The whole album, I felt if I had more time information technology would come up out dissimilar. I was trying to have more than fun on the album. Something that'south not then witting and deep only notwithstanding maintains that feeling and it'south on the stop of the anthology. Even if people don't go dorsum and listen to it, leaving them with that thought leaves them with the feeling of the whole tape. It was either that poem or something with no drums. Either fashion, it was something to leave people thinking at the stop, their actual decisions. Similar, how would this utilize to real life?aaron-may

So why didn't "Ride" make the last cut?
Because I don't really like "Ride." It didn't fit for one. The whole tape was a whole different thing. It was a thought I had when I was in my junior year, I wanted a fresh starting time to move on from that. It dropped like two years ago and I wrote it when I was sixteen. The video came out another 6 months after the song, so the song is old. Even though it's gaining traction, I wanted to come up out with a new feel and bear witness different things. I don't desire to waste songs on things that accept already been out, I wanted to come up with something fresh.

I already knew that wasn't my best. I really feel like the whole record is ameliorate than "Ride." I felt similar I didn't need to have it on there because I knew I had stuff that would do way better. It's a song that people bask, that people will yet jam but it doesn't have to exist on the album. Chase is its own thing.

It exists in its ain time menstruation.
And that's how it's going to be. I'k already working on new stuff right now.

You just dropped the album!
I know merely I don't just sit with stuff. Every 24-hour interval I'm experimenting, producing, and listening to beats. I have to practise something with music and if non, I'll feel like I didn't do something that day. Cause this is my life. But present I see artists drop stuff a lot. I put a lot of thought into my work and I'g always working but I don't actually dwell on what I already got.

Were you thinking college directly later high schoolhouse?
Nah, college is off. When I was thinking near college when I was younger it was audio engineering science and studio engineering. And back when information technology was all about hooping? Knuckles. Around my sophomore yr when I put it down that I was going to make music full-time, people said "What's your plan B if this doesn't piece of work?" I told them, "Information technology's going to work." And even if I'm not a big artist, I always desire to be around music, producing, writing, behind the scenes.

I experience similar that has to practise with my generation.
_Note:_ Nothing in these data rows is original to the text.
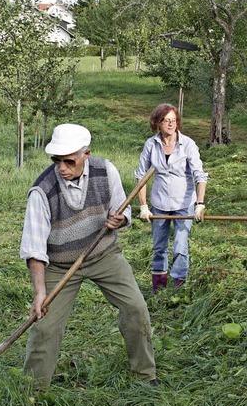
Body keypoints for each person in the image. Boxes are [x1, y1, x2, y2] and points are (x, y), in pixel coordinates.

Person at [20, 123, 157, 387]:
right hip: (59, 265)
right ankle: (32, 391)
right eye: (56, 160)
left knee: (136, 309)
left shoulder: (106, 171)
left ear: (87, 154)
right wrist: (39, 292)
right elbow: (34, 249)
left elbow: (122, 209)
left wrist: (119, 219)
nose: (62, 167)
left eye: (69, 161)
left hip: (103, 253)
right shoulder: (42, 191)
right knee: (45, 326)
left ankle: (145, 376)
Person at [135, 104, 208, 292]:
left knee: (180, 246)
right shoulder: (151, 145)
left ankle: (178, 287)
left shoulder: (188, 144)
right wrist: (143, 206)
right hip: (159, 203)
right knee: (159, 247)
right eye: (166, 120)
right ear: (157, 123)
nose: (170, 124)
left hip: (184, 204)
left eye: (173, 120)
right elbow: (141, 177)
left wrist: (200, 204)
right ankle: (159, 288)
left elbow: (199, 175)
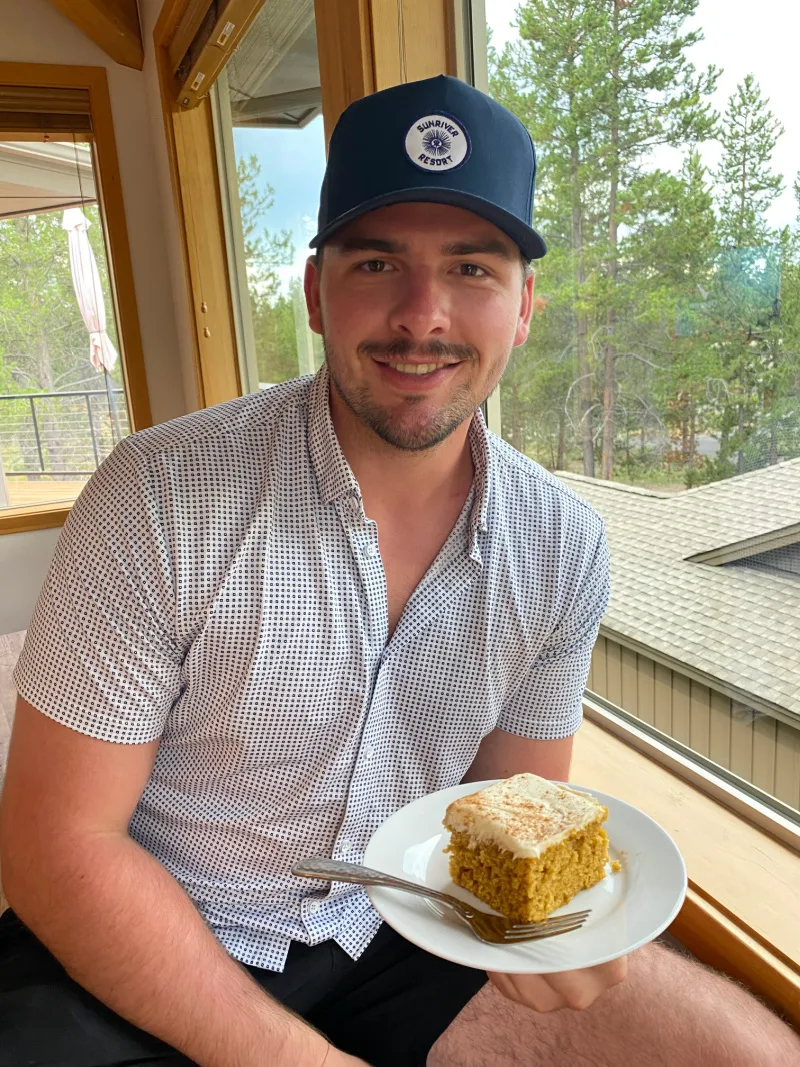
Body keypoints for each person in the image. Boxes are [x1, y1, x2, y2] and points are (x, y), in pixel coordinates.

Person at [0, 75, 797, 1067]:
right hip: (155, 926)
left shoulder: (561, 546)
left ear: (522, 308)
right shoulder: (159, 495)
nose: (422, 316)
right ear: (314, 292)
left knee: (744, 1047)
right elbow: (55, 849)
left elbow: (509, 811)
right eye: (377, 261)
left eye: (471, 267)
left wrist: (571, 924)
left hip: (397, 923)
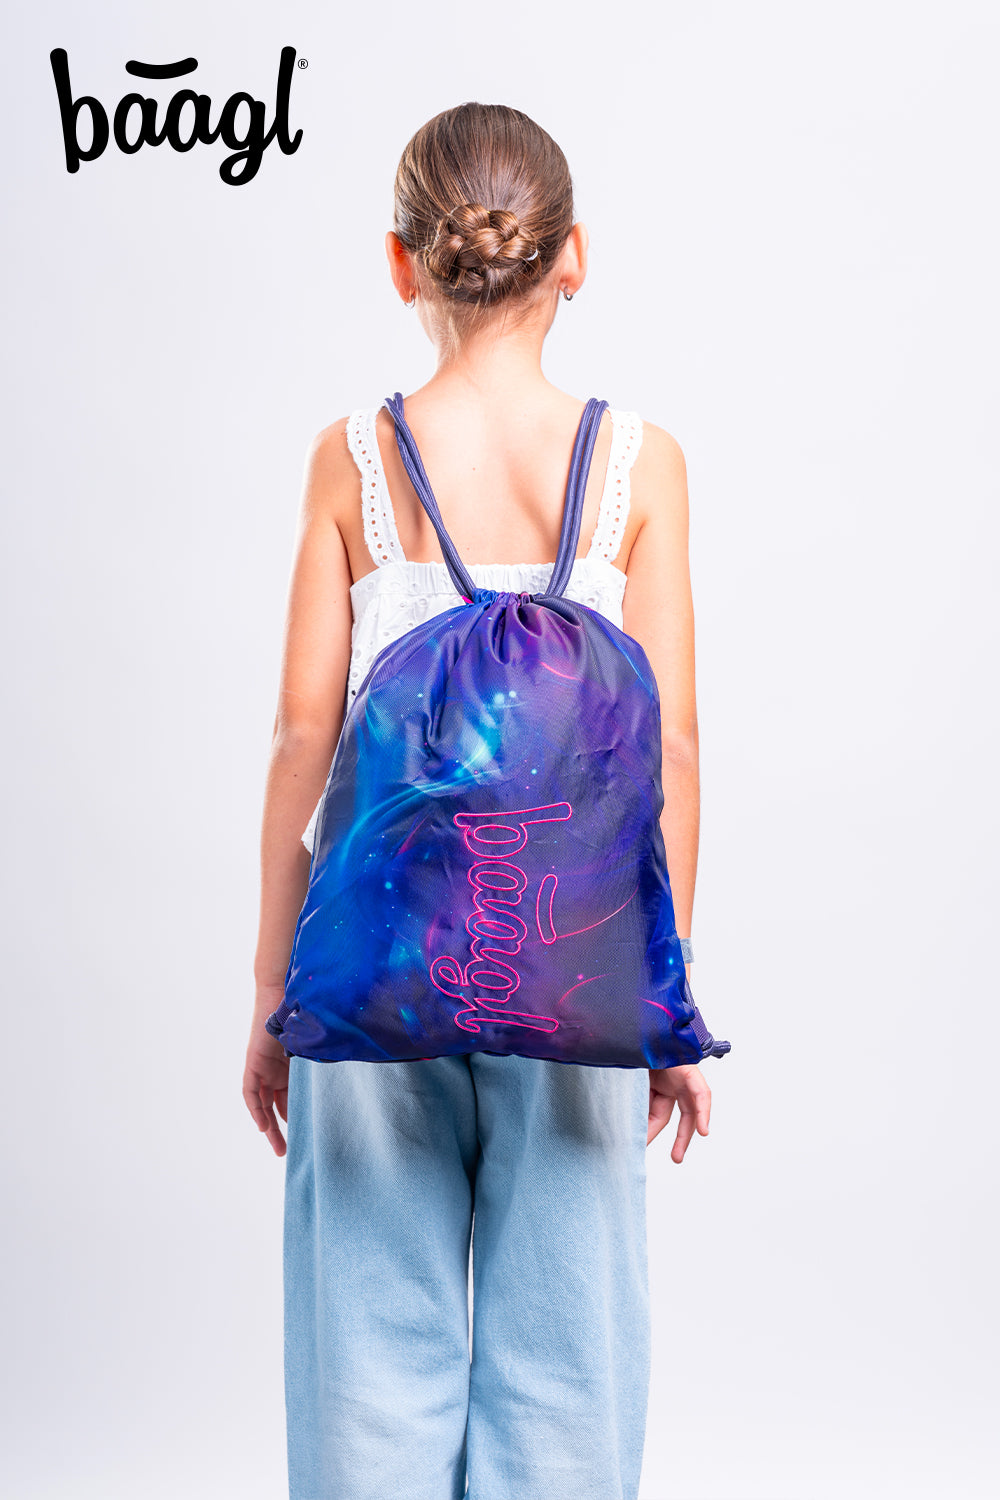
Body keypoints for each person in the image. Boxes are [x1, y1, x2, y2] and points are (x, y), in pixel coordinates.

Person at [243, 100, 715, 1500]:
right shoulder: (640, 462)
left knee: (366, 1336)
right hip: (575, 962)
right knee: (569, 1342)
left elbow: (301, 738)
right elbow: (676, 749)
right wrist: (663, 996)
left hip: (374, 959)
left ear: (402, 262)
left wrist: (273, 992)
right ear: (575, 255)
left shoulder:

With technology advancing, we become introduced to things far quicker than the ones that have come up before us. Back then, you had to be in the know. At present? We get to decide. Fifty-fifty though people get through hella phases where they want to be rappers merely now they're photographers, you're going through life figuring out what direction is for you. The passion's been there since I was a kid. I was probably the just fourth, fifth grader listening to Nas' Illmatic or It Was Written all day. Nobody else was listening to that.

That was effectually 2009 or 2010?
Yeah, around that aforementioned time I was listening to former Eminem. Every rapper, every bodily rapper is a fan of Eminem.  He'll always be a great lyricist. Everybody will have a misconception about me that I listen to Cole and Kendrick all the fourth dimension but really I'thousand listening to Fundamental Glock and Principal Keef, having whole donkey shows to "Faneto." To me as a human, music is music. Music when information technology was first discovered? It was nearly vibrations, it made you feel something.